Studio album by Klaus Voormann & Friends
- Released: 7 July 2009
- Recorded: 2008–2009
- Genres: Rock, pop
- Length: 37:33
- Label: Universal
- Producer: Klaus Voormann

Singles from A Sideman's Journey
- "The Day the World Gets 'Round" Released: January 2009;

= A Sideman's Journey =

A Sideman's Journey is the first solo album by German musician and artist Klaus Voormann, released in July 2009. Voormann is best known as the creator of the cover art for The Beatles' album Revolver as well as for being a much-in-demand session musician during the 1970s. He played bass on a large number of well-known albums by ex-Beatles John Lennon, George Harrison and Ringo Starr − including All Things Must Pass, Imagine and The Concert for Bangladesh − and by artists such as Harry Nilsson, Doris Troy, Lou Reed, Gary Wright, Carly Simon and Randy Newman. Before then, Voormann had been a member of the 1960s pop group Manfred Mann. A Sideman's Journey is notable for including performances by Paul McCartney, Ringo Starr and Yusuf Islam (Cat Stevens), among others.

CHECK YOUR UNDERSTANDING
A. Transcribe the part of the article on A Sideman's Journey starting with "A Sideman's Journey is the" and going on through "Stevens), among others.".
B. Decide whether each statement agrees with the article on A Sideman's Journey, answering yes or no and quoting the words that settle it: (i) Klaus Voormann created the cover art for The Beatles' album Revolver. (ii) The album came out on the Capitol label. (iii) Voormann was a member of Manfred Mann during the 1980s.

SOURCE MATERIAL
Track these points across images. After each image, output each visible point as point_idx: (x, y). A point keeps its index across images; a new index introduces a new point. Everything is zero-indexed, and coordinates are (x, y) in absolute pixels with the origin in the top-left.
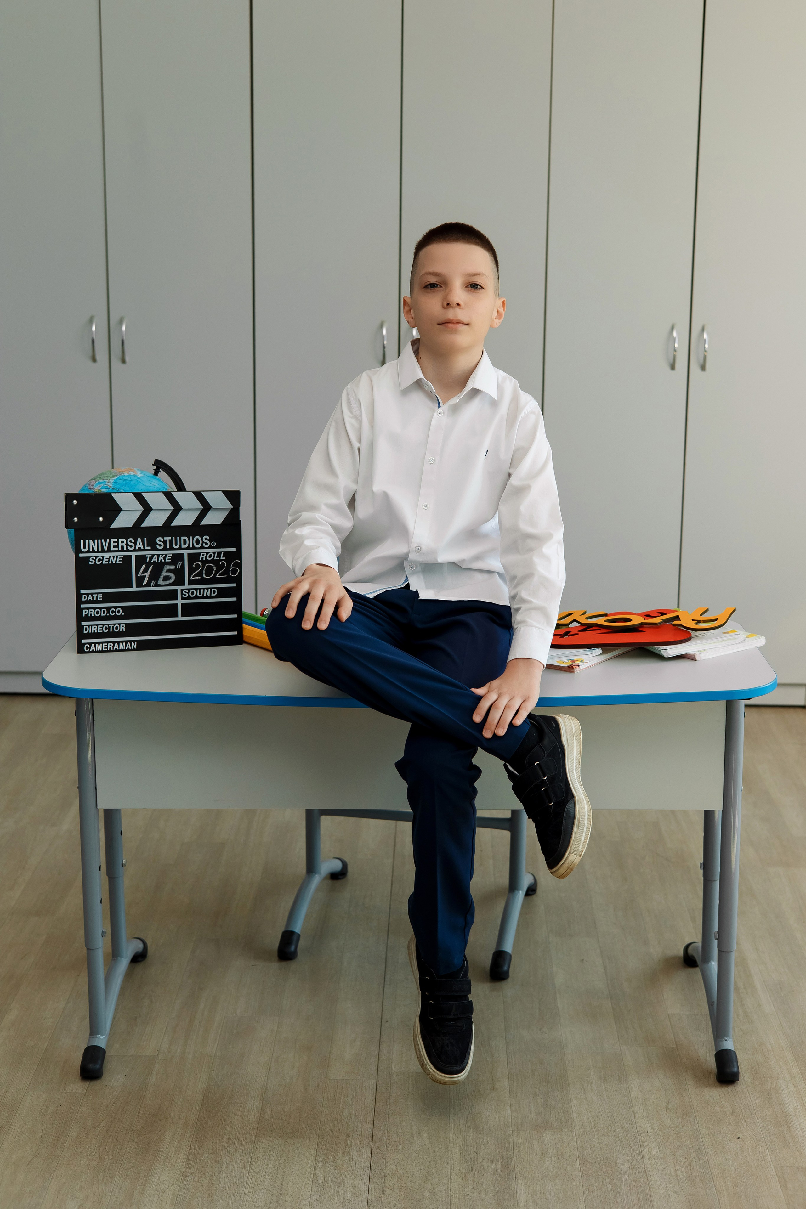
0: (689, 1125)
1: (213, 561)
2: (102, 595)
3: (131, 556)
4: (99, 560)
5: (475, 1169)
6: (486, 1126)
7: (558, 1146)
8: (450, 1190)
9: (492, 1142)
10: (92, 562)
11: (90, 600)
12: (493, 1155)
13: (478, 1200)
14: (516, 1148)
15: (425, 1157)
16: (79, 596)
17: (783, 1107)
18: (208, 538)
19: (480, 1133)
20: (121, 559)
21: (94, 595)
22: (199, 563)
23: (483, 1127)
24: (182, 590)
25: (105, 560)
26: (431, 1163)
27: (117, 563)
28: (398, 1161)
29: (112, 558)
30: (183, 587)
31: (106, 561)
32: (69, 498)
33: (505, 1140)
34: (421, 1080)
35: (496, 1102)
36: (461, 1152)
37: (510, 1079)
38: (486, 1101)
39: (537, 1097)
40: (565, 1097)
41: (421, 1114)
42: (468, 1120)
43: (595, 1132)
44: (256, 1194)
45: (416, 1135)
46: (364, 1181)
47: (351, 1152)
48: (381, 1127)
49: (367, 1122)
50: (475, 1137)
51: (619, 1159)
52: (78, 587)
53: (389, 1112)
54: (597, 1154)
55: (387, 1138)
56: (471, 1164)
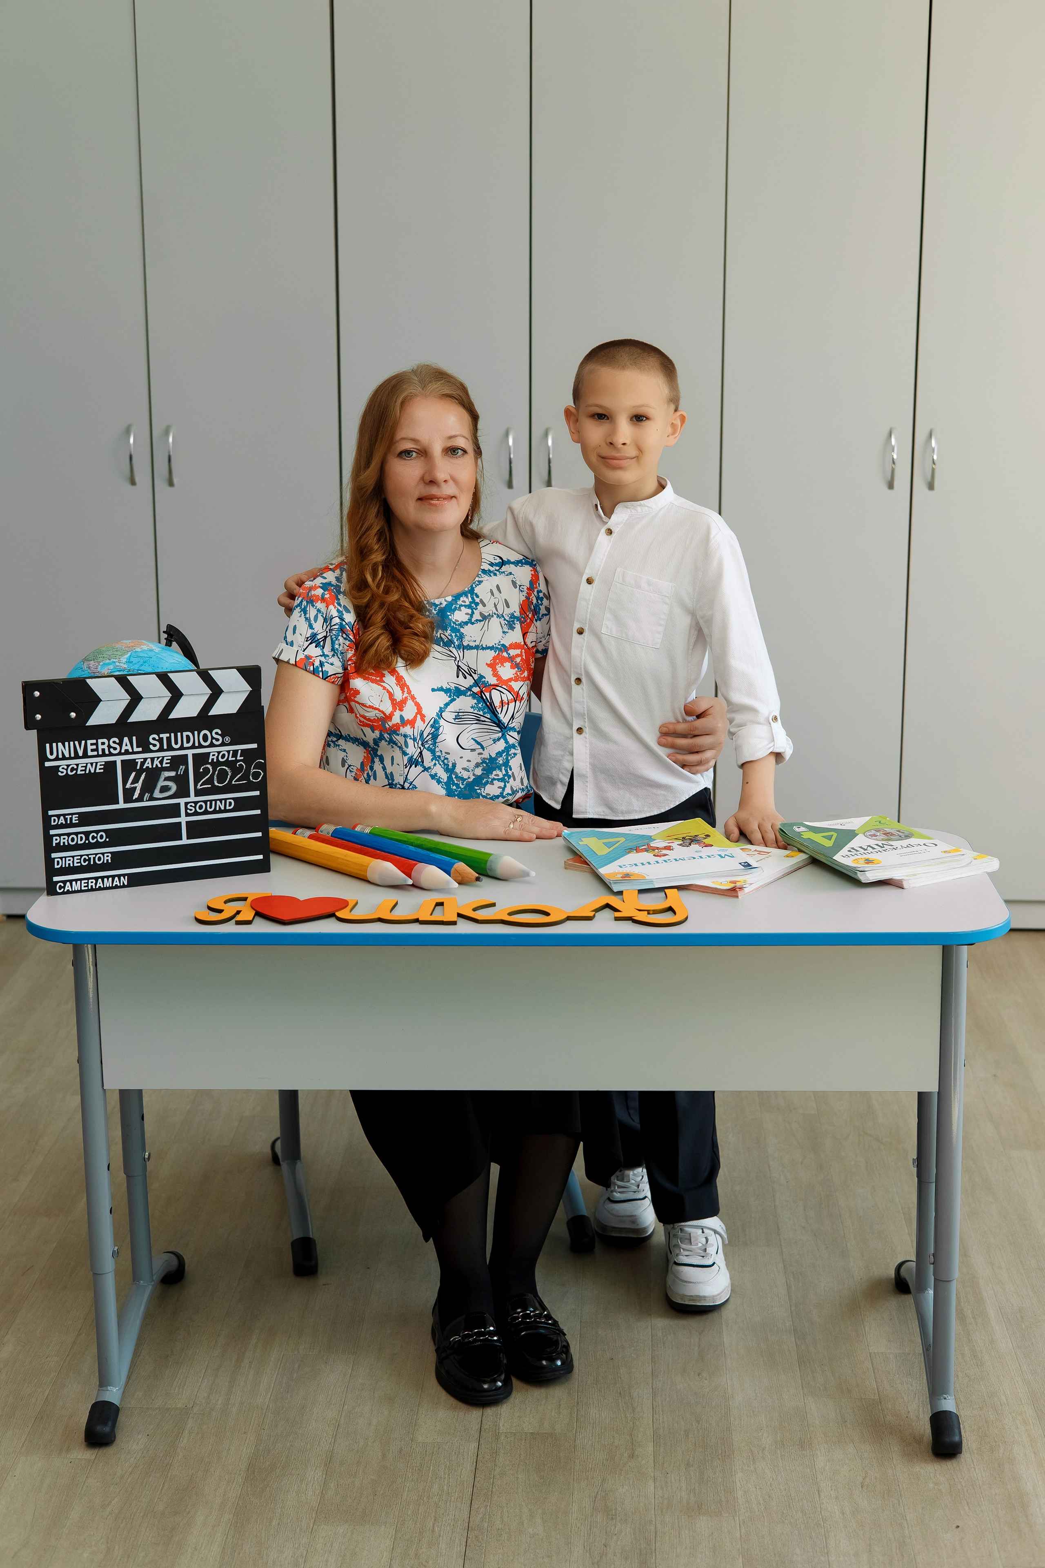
0: (893, 1509)
1: (227, 763)
2: (77, 816)
3: (115, 762)
4: (72, 770)
6: (620, 1509)
7: (715, 1537)
9: (628, 1531)
10: (62, 772)
11: (62, 823)
12: (628, 1549)
14: (659, 1538)
15: (538, 1550)
16: (46, 819)
18: (220, 732)
19: (612, 1518)
20: (103, 767)
21: (66, 817)
22: (209, 766)
23: (616, 1509)
24: (186, 804)
25: (80, 768)
26: (545, 1561)
27: (97, 772)
28: (501, 1557)
29: (89, 765)
30: (187, 800)
31: (81, 771)
32: (28, 687)
33: (645, 1528)
34: (537, 1444)
35: (635, 1475)
36: (586, 1544)
37: (655, 1442)
38: (622, 1474)
39: (690, 1468)
40: (728, 1468)
41: (534, 1491)
42: (596, 1500)
43: (765, 1518)
45: (526, 1521)
47: (439, 1544)
48: (481, 1509)
49: (463, 1502)
50: (605, 1522)
51: (795, 1556)
52: (46, 807)
53: (492, 1488)
54: (766, 1548)
55: (488, 1525)
56: (598, 1562)
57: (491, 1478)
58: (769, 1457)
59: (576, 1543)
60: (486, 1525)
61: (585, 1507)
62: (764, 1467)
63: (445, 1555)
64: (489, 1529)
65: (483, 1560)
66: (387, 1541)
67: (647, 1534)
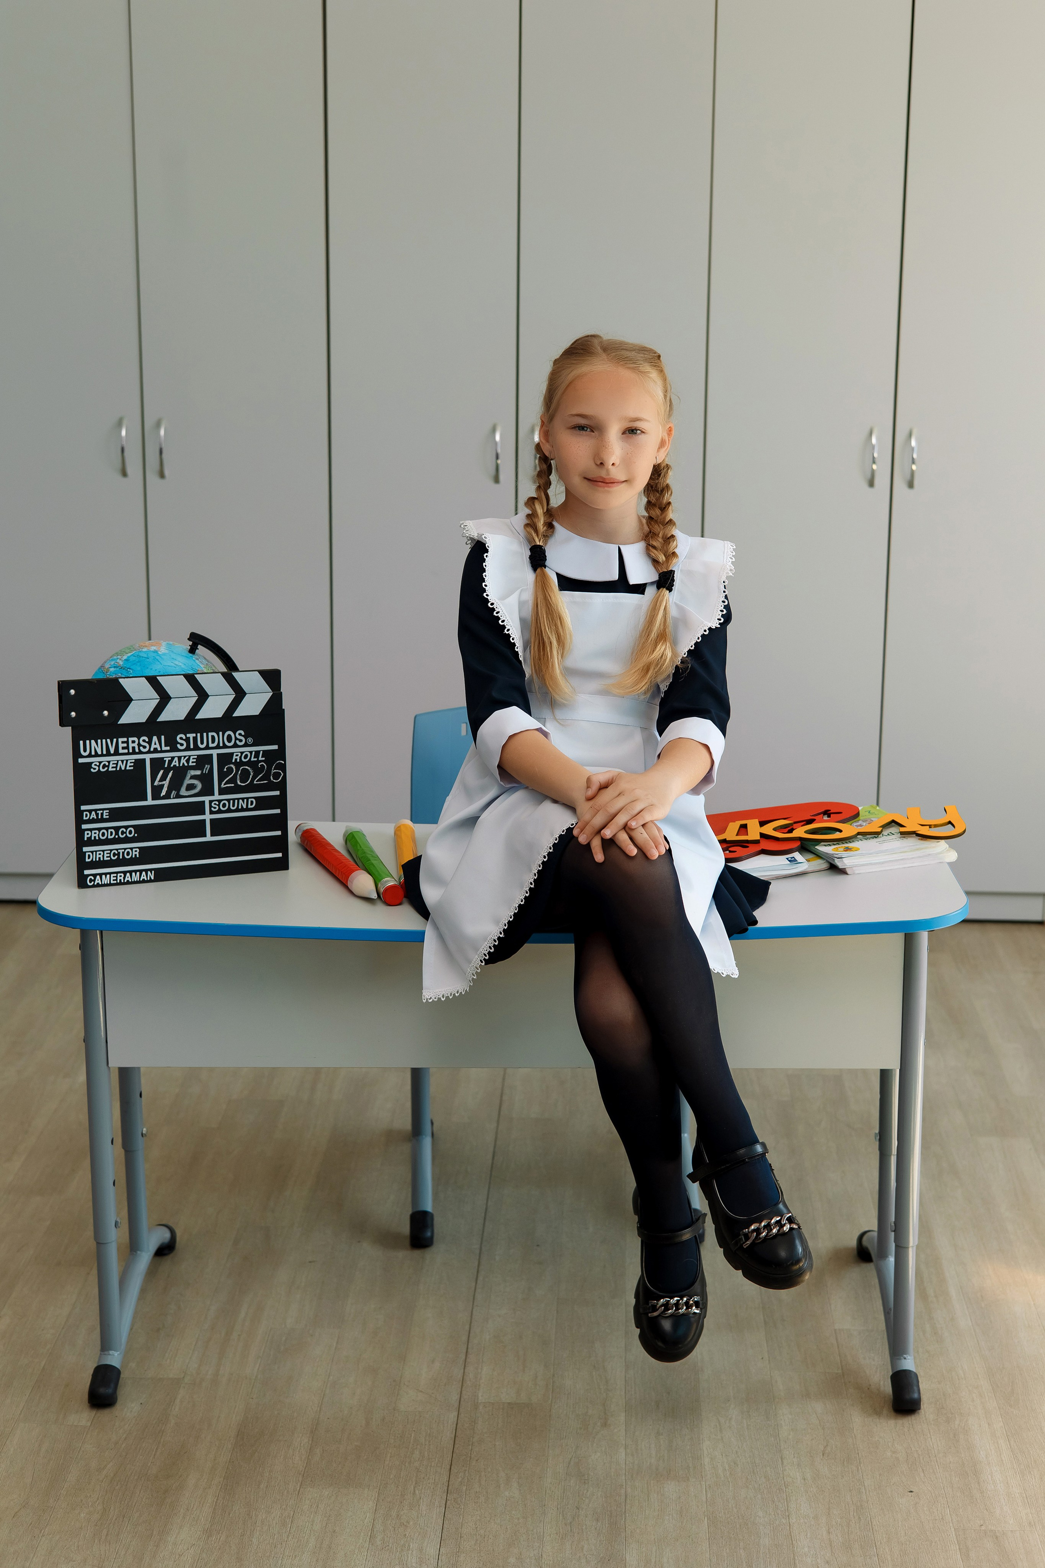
0: (850, 1475)
1: (249, 763)
2: (108, 811)
3: (144, 760)
4: (104, 766)
5: (574, 1529)
6: (592, 1474)
7: (682, 1501)
9: (599, 1494)
10: (94, 769)
11: (93, 818)
12: (599, 1511)
14: (628, 1501)
15: (513, 1512)
16: (79, 814)
17: (973, 1452)
18: (243, 734)
19: (585, 1482)
20: (132, 764)
21: (98, 812)
22: (232, 766)
23: (589, 1474)
24: (211, 802)
25: (111, 765)
26: (520, 1521)
27: (127, 769)
28: (478, 1518)
29: (120, 762)
30: (211, 798)
31: (112, 767)
32: (64, 686)
33: (616, 1492)
34: (513, 1414)
35: (607, 1443)
36: (559, 1506)
37: (627, 1412)
38: (594, 1441)
39: (659, 1437)
40: (696, 1436)
41: (510, 1457)
42: (569, 1465)
43: (730, 1482)
44: (298, 1559)
45: (503, 1484)
46: (434, 1543)
47: (419, 1505)
48: (460, 1473)
49: (443, 1466)
50: (577, 1486)
51: (757, 1518)
52: (78, 803)
53: (471, 1454)
54: (731, 1510)
55: (466, 1489)
56: (571, 1523)
57: (468, 1446)
58: (735, 1426)
59: (550, 1505)
60: (464, 1488)
61: (559, 1472)
62: (730, 1436)
63: (425, 1516)
64: (467, 1492)
65: (461, 1520)
66: (371, 1503)
67: (617, 1497)
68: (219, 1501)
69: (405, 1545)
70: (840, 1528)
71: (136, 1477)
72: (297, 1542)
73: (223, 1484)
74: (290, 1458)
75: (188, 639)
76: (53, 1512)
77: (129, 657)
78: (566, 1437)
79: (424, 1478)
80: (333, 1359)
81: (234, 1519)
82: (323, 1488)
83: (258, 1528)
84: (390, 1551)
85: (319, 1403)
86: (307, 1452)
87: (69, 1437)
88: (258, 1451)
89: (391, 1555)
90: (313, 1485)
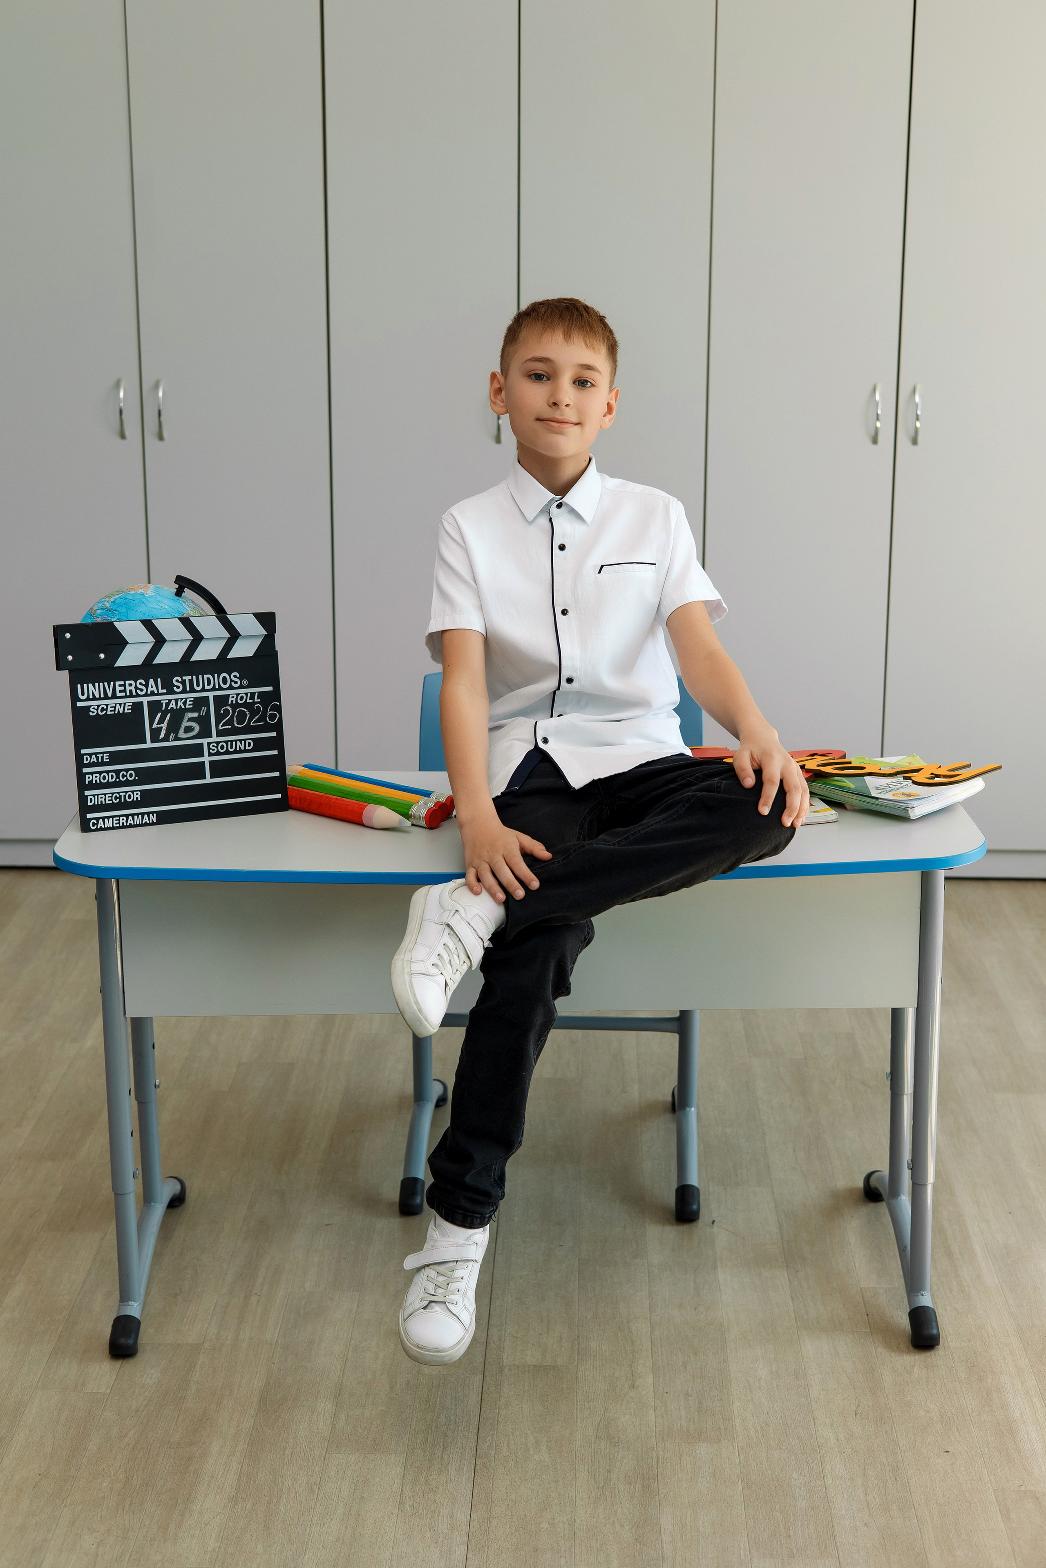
0: (884, 1435)
1: (245, 705)
2: (108, 754)
3: (142, 703)
4: (102, 710)
5: (607, 1493)
6: (622, 1437)
7: (716, 1463)
8: (575, 1520)
9: (630, 1457)
10: (93, 712)
11: (94, 762)
12: (631, 1474)
13: (610, 1534)
14: (660, 1464)
15: (544, 1476)
16: (79, 758)
17: (1009, 1412)
18: (238, 676)
19: (615, 1445)
20: (130, 707)
21: (98, 755)
22: (228, 707)
23: (619, 1437)
24: (209, 744)
25: (109, 709)
26: (551, 1485)
27: (125, 712)
28: (509, 1482)
29: (118, 706)
30: (209, 740)
31: (111, 711)
32: (58, 630)
33: (647, 1454)
34: (540, 1376)
35: (636, 1405)
36: (590, 1470)
37: (654, 1373)
38: (624, 1403)
39: (690, 1398)
40: (726, 1397)
41: (539, 1420)
42: (599, 1428)
43: (763, 1444)
44: (326, 1526)
45: (532, 1448)
46: (464, 1509)
47: (448, 1471)
48: (488, 1437)
49: (470, 1431)
50: (608, 1450)
51: (792, 1480)
52: (78, 746)
53: (498, 1418)
54: (765, 1473)
55: (495, 1453)
56: (603, 1487)
57: (496, 1409)
59: (581, 1469)
60: (493, 1453)
61: (589, 1435)
62: (760, 1397)
63: (454, 1481)
64: (496, 1456)
65: (491, 1485)
66: (398, 1468)
67: (649, 1460)
68: (244, 1469)
69: (435, 1511)
70: (877, 1489)
71: (158, 1445)
72: (325, 1509)
73: (248, 1451)
74: (315, 1424)
75: (175, 582)
76: (74, 1482)
77: (116, 599)
78: (593, 1399)
79: (451, 1443)
80: (354, 1322)
81: (260, 1486)
82: (349, 1454)
83: (285, 1495)
84: (420, 1518)
85: (342, 1367)
86: (331, 1418)
87: (89, 1404)
88: (282, 1416)
89: (422, 1520)
90: (339, 1451)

RESPONSE LIST
A.
A Sideman's Journey is the first solo album by German musician and artist Klaus Voormann, released in July 2009. Voormann is best known as the creator of the cover art for The Beatles' album Revolver as well as for being a much-in-demand session musician during the 1970s. He played bass on a large number of well-known albums by ex-Beatles John Lennon, George Harrison and Ringo Starr − including All Things Must Pass, Imagine and The Concert for Bangladesh − and by artists such as Harry Nilsson, Doris Troy, Lou Reed, Gary Wright, Carly Simon and Randy Newman. Before then, Voormann had been a member of the 1960s pop group Manfred Mann. A Sideman's Journey is notable for including performances by Paul McCartney, Ringo Starr and Yusuf Islam (Cat Stevens), among others.

B.
(i) Yes: "Voormann is best known as the creator of the cover art for The Beatles' album Revolver"
(ii) No: "Label: Universal"
(iii) No: "Voormann had been a member of the 1960s pop group Manfred Mann"